I think something like this is exactly where I want to move things. I'm hoping to be able to change the interface for IScriptProcessor/PageRenderSupport in such a way that the already existing scripting infrastructure can handle everything we want transparently. ...The trick will be making sure it makes sense in cases where people aren't doing ajax stuff :)

The isAjaxRequest logic, all the if's everywhere I want to kill off like a bad nightmare. It's re-introducing an already problematic concept similar to the rewind cycle. This will probably be the hardest part. It may require changing the rendering logic of all the tapestry components slightly, but it will be worth it. I think the response builder concept will live on in one form or another, just because we don't want to tie tapestry to dojo completely. Who knows, something better may come along at some point :)

I'm thinking the AjaxWebRequest might be handleable sort of the same way that Graphics objects are handled in java AWT? Ie you can only use the "new" functionality of Graphics2 by doing something like this:

public void paint(Graphics g) {
 Graphics2 g2 = (Graphics2)g;

}

That still feels a little ickerific as well, but we'll see. Maybe having it injectable won't be as much of a big deal in the next release because it will be more of a rare ocurrence. The rendering cycle just needs to be tweaked a little bit.

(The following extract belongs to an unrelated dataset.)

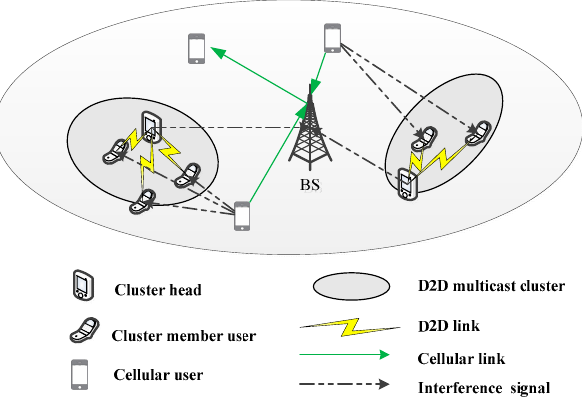
Figure 1. The considered device-to-device (D2D) multicast transmission network model. BS: base station.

Instead of an all at once render it might be changeable into some of the interfaces howard already has, like prepareForRender() render() afterRender(), something like that.?
On 12/3/05, Felix Sun <[EMAIL PROTECTED]> wrote:
Hi All

Any ajax component I think should both work in normal response(page refresh) and ajax response(partial refresh)
we may also need to execute script in ajax response to build widget or do some other thing.
the current situation is we need to add scripts string to includeWriter/preprocessWriter/etc.
this can not take the advantage of script processing of Tapestry.

So does something like the following looks good?

if (ajaxRequest) {
    //may render somthing.
    getScript().execute(cycle, getAjaxEngine().getAjaxRequest().getResponseBuilder(), scriptParms);
    return;
}


Just some thoughts and maybe it is wrong. so please let me know if you have good idea about ajax response script processing.